When I was thinking of a header photo I almost decided to use a diagram of some ovaries, and while searching google I found some really gory photos.. it crossed my mind to use them as a header, but then decided that creeping out readers wasn’t actually my aim. So you get a picture of some painkillers instead.
Why ovaries? Because mine are broken.
I have polycystic ovaries (but not polycystic ovarian syndrome), which means that my ovaries produce multiple cysts every month. My initial reaction was, I admit, one of horror. As far as I was concerned, cysts = bad, but it turns out that when you produce eggs they are contained in cysts. These cysts then burst, which releases the egg. This is why some women get pain during ovulation (I’m one of them).
In my case I produce too many cysts, most of which (or possibly all) do not contain eggs. However, they still burst.
Some months I’m barely aware of it, other months it’s like being constantly stabbed, and can go on for days at a time.
It is possible to have polycystic ovaries (PCO) without having polycystic ovarian syndrome (PCOS), as PCOS also involves a hormonal imbalance. According to tests I do not have this, however I do show symptoms of PCOS – and these are, in their own way, worse than the pain. At least the pain goes away eventually.

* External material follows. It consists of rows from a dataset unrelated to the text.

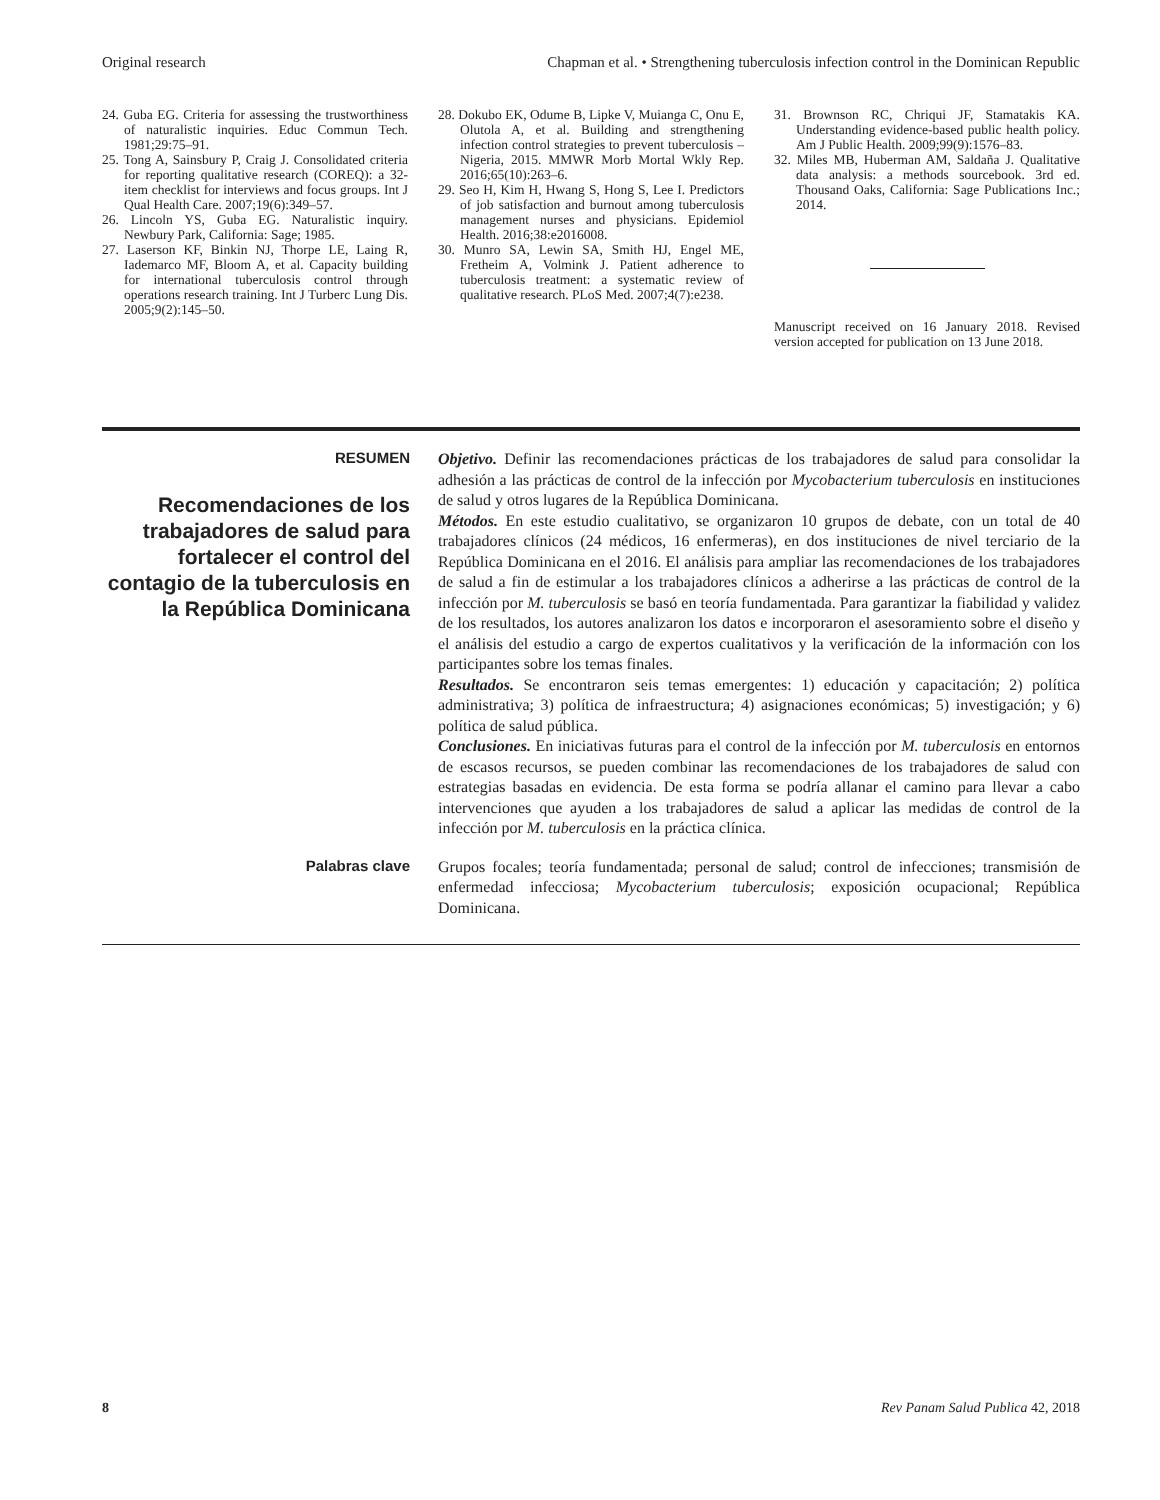Original research Chapman et al. • Strengthening tuberculosis infection control in the Dominican Republic
24. Guba EG. Criteria for assessing the trustworthiness of naturalistic inquiries. Educ Commun Tech. 1981;29:75–91.
25. Tong A, Sainsbury P, Craig J. Consolidated criteria for reporting qualitative research (COREQ): a 32-item checklist for interviews and focus groups. Int J Qual Health Care. 2007;19(6):349–57.
26. Lincoln YS, Guba EG. Naturalistic inquiry. Newbury Park, California: Sage; 1985.
27. Laserson KF, Binkin NJ, Thorpe LE, Laing R, Iademarco MF, Bloom A, et al. Capacity building for international tuberculosis control through operations research training. Int J Turberc Lung Dis. 2005;9(2):145–50.
28. Dokubo EK, Odume B, Lipke V, Muianga C, Onu E, Olutola A, et al. Building and strengthening infection control strategies to prevent tuberculosis – Nigeria, 2015. MMWR Morb Mortal Wkly Rep. 2016;65(10):263–6.
29. Seo H, Kim H, Hwang S, Hong S, Lee I. Predictors of job satisfaction and burnout among tuberculosis management nurses and physicians. Epidemiol Health. 2016;38:e2016008.
30. Munro SA, Lewin SA, Smith HJ, Engel ME, Fretheim A, Volmink J. Patient adherence to tuberculosis treatment: a systematic review of qualitative research. PLoS Med. 2007;4(7):e238.
31. Brownson RC, Chriqui JF, Stamatakis KA. Understanding evidence-based public health policy. Am J Public Health. 2009;99(9):1576–83.
32. Miles MB, Huberman AM, Saldaña J. Qualitative data analysis: a methods sourcebook. 3rd ed. Thousand Oaks, California: Sage Publications Inc.; 2014.
Manuscript received on 16 January 2018. Revised version accepted for publication on 13 June 2018.
RESUMEN
Recomendaciones de los trabajadores de salud para fortalecer el control del contagio de la tuberculosis en la República Dominicana
Objetivo. Definir las recomendaciones prácticas de los trabajadores de salud para consolidar la adhesión a las prácticas de control de la infección por Mycobacterium tuberculosis en instituciones de salud y otros lugares de la República Dominicana.
Métodos. En este estudio cualitativo, se organizaron 10 grupos de debate, con un total de 40 trabajadores clínicos (24 médicos, 16 enfermeras), en dos instituciones de nivel terciario de la República Dominicana en el 2016. El análisis para ampliar las recomendaciones de los trabajadores de salud a fin de estimular a los trabajadores clínicos a adherirse a las prácticas de control de la infección por M. tuberculosis se basó en teoría fundamentada. Para garantizar la fiabilidad y validez de los resultados, los autores analizaron los datos e incorporaron el asesoramiento sobre el diseño y el análisis del estudio a cargo de expertos cualitativos y la verificación de la información con los participantes sobre los temas finales.
Resultados. Se encontraron seis temas emergentes: 1) educación y capacitación; 2) política administrativa; 3) política de infraestructura; 4) asignaciones económicas; 5) investigación; y 6) política de salud pública.
Conclusiones. En iniciativas futuras para el control de la infección por M. tuberculosis en entornos de escasos recursos, se pueden combinar las recomendaciones de los trabajadores de salud con estrategias basadas en evidencia. De esta forma se podría allanar el camino para llevar a cabo intervenciones que ayuden a los trabajadores de salud a aplicar las medidas de control de la infección por M. tuberculosis en la práctica clínica.
Palabras clave
Grupos focales; teoría fundamentada; personal de salud; control de infecciones; transmisión de enfermedad infecciosa; Mycobacterium tuberculosis; exposición ocupacional; República Dominicana.
8 Rev Panam Salud Publica 42, 2018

I have to deal with hirsutism. This means I grow hair where women don’t normally – this is humiliating. If I don’t stay on top of it I get chin hair and whiskers, with my pale skin and dark hair this is a curse.
PCOS is also linked to rapid weight gain (anyone who has seen me recently will have noticed this – though it isn’t helped by my other health issues), chronic depression, anovulation and amenorrhea. The last two are, in order, irregular/missing ovulation, and irregular/missing menstruation. Of which I have both.

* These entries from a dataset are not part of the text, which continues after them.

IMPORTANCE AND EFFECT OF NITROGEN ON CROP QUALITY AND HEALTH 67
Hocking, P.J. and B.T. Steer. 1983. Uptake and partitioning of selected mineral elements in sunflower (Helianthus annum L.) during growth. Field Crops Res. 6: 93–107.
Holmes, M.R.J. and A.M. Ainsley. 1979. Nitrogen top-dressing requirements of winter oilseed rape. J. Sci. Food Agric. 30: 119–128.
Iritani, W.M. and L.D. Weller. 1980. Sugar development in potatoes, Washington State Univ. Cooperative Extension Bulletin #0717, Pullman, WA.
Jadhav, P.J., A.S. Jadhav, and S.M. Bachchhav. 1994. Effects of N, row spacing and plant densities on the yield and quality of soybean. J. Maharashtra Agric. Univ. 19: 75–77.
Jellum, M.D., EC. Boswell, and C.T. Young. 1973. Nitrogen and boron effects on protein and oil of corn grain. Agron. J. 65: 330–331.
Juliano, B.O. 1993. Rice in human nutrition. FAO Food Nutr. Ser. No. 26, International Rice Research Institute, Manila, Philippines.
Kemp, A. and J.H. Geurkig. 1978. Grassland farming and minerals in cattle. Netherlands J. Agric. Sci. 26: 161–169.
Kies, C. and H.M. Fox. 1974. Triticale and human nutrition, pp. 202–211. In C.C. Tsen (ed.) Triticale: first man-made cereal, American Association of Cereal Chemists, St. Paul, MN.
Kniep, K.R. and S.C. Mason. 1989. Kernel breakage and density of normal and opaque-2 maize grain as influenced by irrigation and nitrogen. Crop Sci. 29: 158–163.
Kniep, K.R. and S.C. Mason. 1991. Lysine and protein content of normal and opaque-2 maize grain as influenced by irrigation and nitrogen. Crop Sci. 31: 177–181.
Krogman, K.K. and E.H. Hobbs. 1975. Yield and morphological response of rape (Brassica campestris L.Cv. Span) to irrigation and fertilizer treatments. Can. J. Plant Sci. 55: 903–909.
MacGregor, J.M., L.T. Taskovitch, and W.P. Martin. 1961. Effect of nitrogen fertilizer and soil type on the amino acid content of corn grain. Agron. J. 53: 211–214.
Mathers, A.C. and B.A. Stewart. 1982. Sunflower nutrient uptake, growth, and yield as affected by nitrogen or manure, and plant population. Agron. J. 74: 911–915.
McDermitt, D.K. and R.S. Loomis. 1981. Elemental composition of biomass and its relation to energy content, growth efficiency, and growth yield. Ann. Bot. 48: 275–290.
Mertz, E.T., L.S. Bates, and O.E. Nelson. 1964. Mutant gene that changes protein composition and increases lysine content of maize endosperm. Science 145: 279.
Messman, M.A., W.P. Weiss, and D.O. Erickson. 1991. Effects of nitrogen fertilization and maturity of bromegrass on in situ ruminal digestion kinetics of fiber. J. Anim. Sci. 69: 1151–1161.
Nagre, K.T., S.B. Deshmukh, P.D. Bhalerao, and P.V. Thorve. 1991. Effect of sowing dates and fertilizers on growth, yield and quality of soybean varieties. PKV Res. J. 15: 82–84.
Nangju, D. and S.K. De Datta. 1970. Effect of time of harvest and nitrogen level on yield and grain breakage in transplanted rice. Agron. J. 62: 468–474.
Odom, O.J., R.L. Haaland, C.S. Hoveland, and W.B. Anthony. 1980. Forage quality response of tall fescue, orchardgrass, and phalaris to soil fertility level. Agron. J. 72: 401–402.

So my body runs to a beat which is highly changeable.
Luckily there are PCOS symptoms which I don’t get, such as diabetes and acne. I’m grateful that I miss out on those.

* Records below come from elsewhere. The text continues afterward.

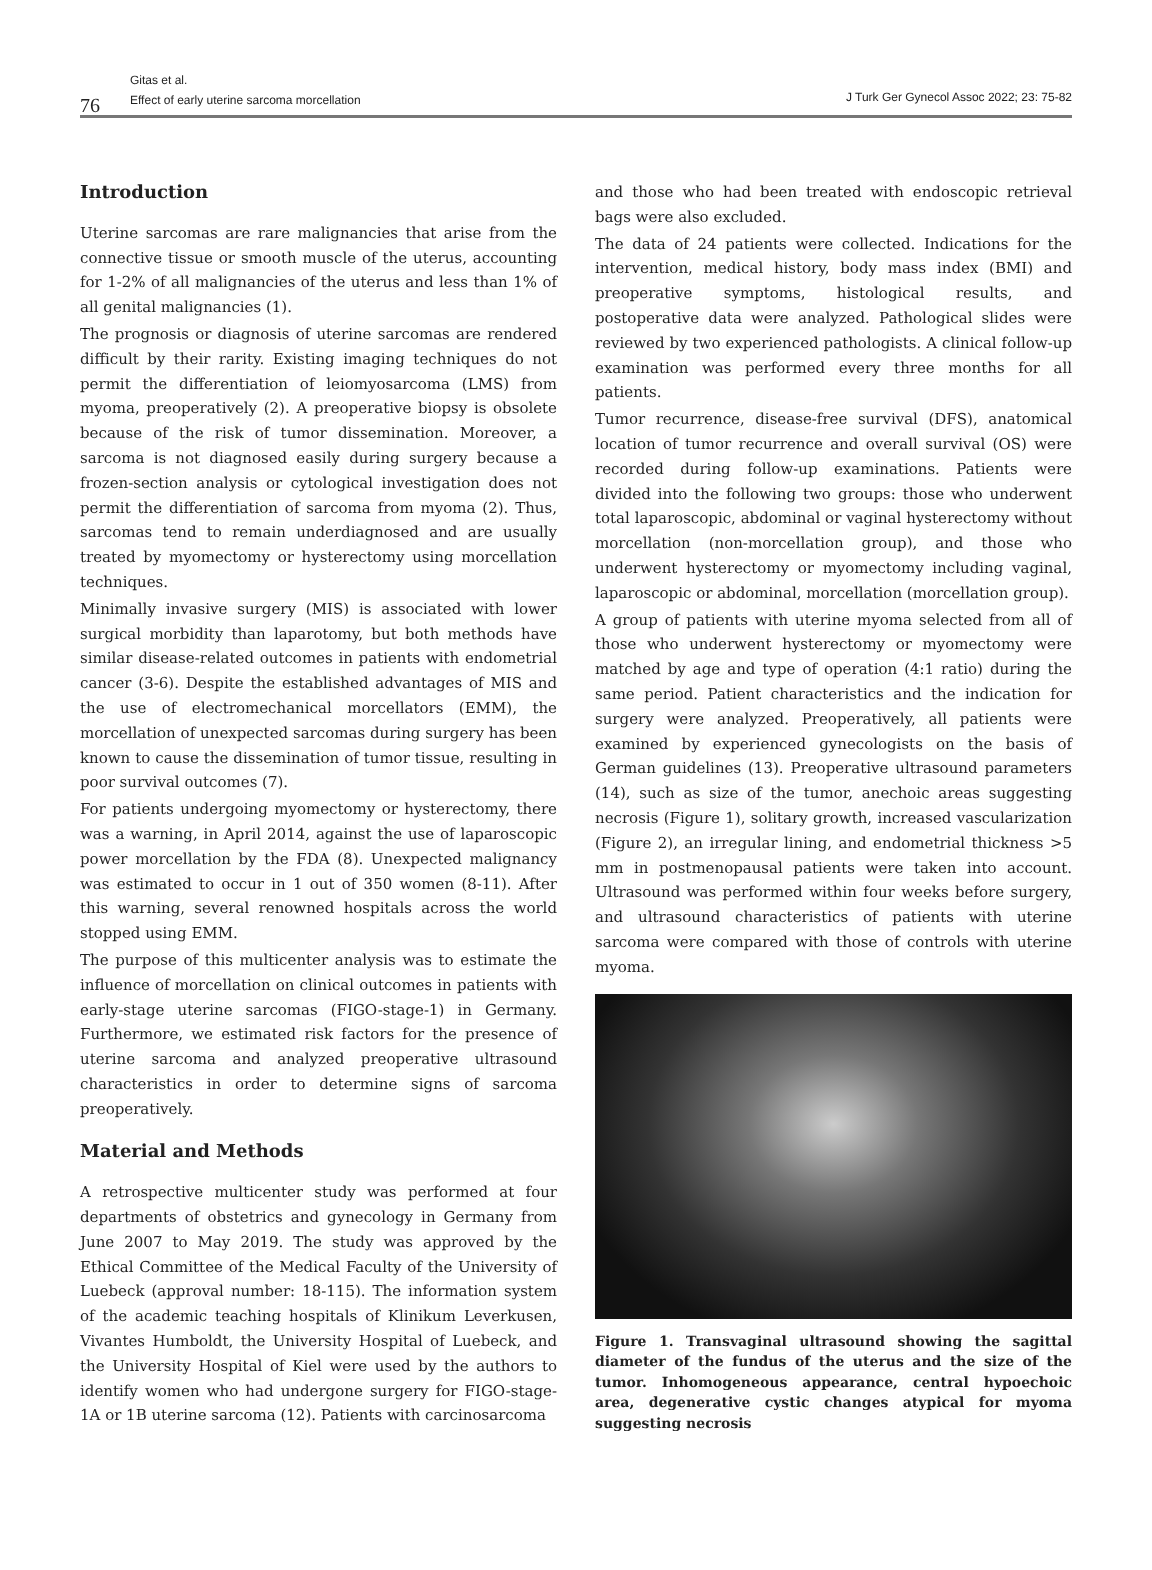76
Gitas et al.
Effect of early uterine sarcoma morcellation
J Turk Ger Gynecol Assoc 2022; 23: 75-82
Introduction
Uterine sarcomas are rare malignancies that arise from the connective tissue or smooth muscle of the uterus, accounting for 1-2% of all malignancies of the uterus and less than 1% of all genital malignancies (1).
The prognosis or diagnosis of uterine sarcomas are rendered difficult by their rarity. Existing imaging techniques do not permit the differentiation of leiomyosarcoma (LMS) from myoma, preoperatively (2). A preoperative biopsy is obsolete because of the risk of tumor dissemination. Moreover, a sarcoma is not diagnosed easily during surgery because a frozen-section analysis or cytological investigation does not permit the differentiation of sarcoma from myoma (2). Thus, sarcomas tend to remain underdiagnosed and are usually treated by myomectomy or hysterectomy using morcellation techniques.
Minimally invasive surgery (MIS) is associated with lower surgical morbidity than laparotomy, but both methods have similar disease-related outcomes in patients with endometrial cancer (3-6). Despite the established advantages of MIS and the use of electromechanical morcellators (EMM), the morcellation of unexpected sarcomas during surgery has been known to cause the dissemination of tumor tissue, resulting in poor survival outcomes (7).
For patients undergoing myomectomy or hysterectomy, there was a warning, in April 2014, against the use of laparoscopic power morcellation by the FDA (8). Unexpected malignancy was estimated to occur in 1 out of 350 women (8-11). After this warning, several renowned hospitals across the world stopped using EMM.
The purpose of this multicenter analysis was to estimate the influence of morcellation on clinical outcomes in patients with early-stage uterine sarcomas (FIGO-stage-1) in Germany. Furthermore, we estimated risk factors for the presence of uterine sarcoma and analyzed preoperative ultrasound characteristics in order to determine signs of sarcoma preoperatively.
Material and Methods
A retrospective multicenter study was performed at four departments of obstetrics and gynecology in Germany from June 2007 to May 2019. The study was approved by the Ethical Committee of the Medical Faculty of the University of Luebeck (approval number: 18-115). The information system of the academic teaching hospitals of Klinikum Leverkusen, Vivantes Humboldt, the University Hospital of Luebeck, and the University Hospital of Kiel were used by the authors to identify women who had undergone surgery for FIGO-stage-1A or 1B uterine sarcoma (12). Patients with carcinosarcoma
and those who had been treated with endoscopic retrieval bags were also excluded.
The data of 24 patients were collected. Indications for the intervention, medical history, body mass index (BMI) and preoperative symptoms, histological results, and postoperative data were analyzed. Pathological slides were reviewed by two experienced pathologists. A clinical follow-up examination was performed every three months for all patients.
Tumor recurrence, disease-free survival (DFS), anatomical location of tumor recurrence and overall survival (OS) were recorded during follow-up examinations. Patients were divided into the following two groups: those who underwent total laparoscopic, abdominal or vaginal hysterectomy without morcellation (non-morcellation group), and those who underwent hysterectomy or myomectomy including vaginal, laparoscopic or abdominal, morcellation (morcellation group).
A group of patients with uterine myoma selected from all of those who underwent hysterectomy or myomectomy were matched by age and type of operation (4:1 ratio) during the same period. Patient characteristics and the indication for surgery were analyzed. Preoperatively, all patients were examined by experienced gynecologists on the basis of German guidelines (13). Preoperative ultrasound parameters (14), such as size of the tumor, anechoic areas suggesting necrosis (Figure 1), solitary growth, increased vascularization (Figure 2), an irregular lining, and endometrial thickness >5 mm in postmenopausal patients were taken into account. Ultrasound was performed within four weeks before surgery, and ultrasound characteristics of patients with uterine sarcoma were compared with those of controls with uterine myoma.
Figure 1. Transvaginal ultrasound showing the sagittal diameter of the fundus of the uterus and the size of the tumor. Inhomogeneous appearance, central hypoechoic area, degenerative cystic changes atypical for myoma suggesting necrosis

Why am I posting this? Because I thought I was weird, I thought I was a freak – especially with the facial hair. I’m 26 years old, I didn’t think anyone this young ever got facial hair. It’s good to know I’m not all that unusual, and I hope that someone else in the same situation will see this and also feel reassured. PCOS affects between 5-10% of women between the ages of 12-45, and I imagine PCO affects even more. There’s a lot of us out there.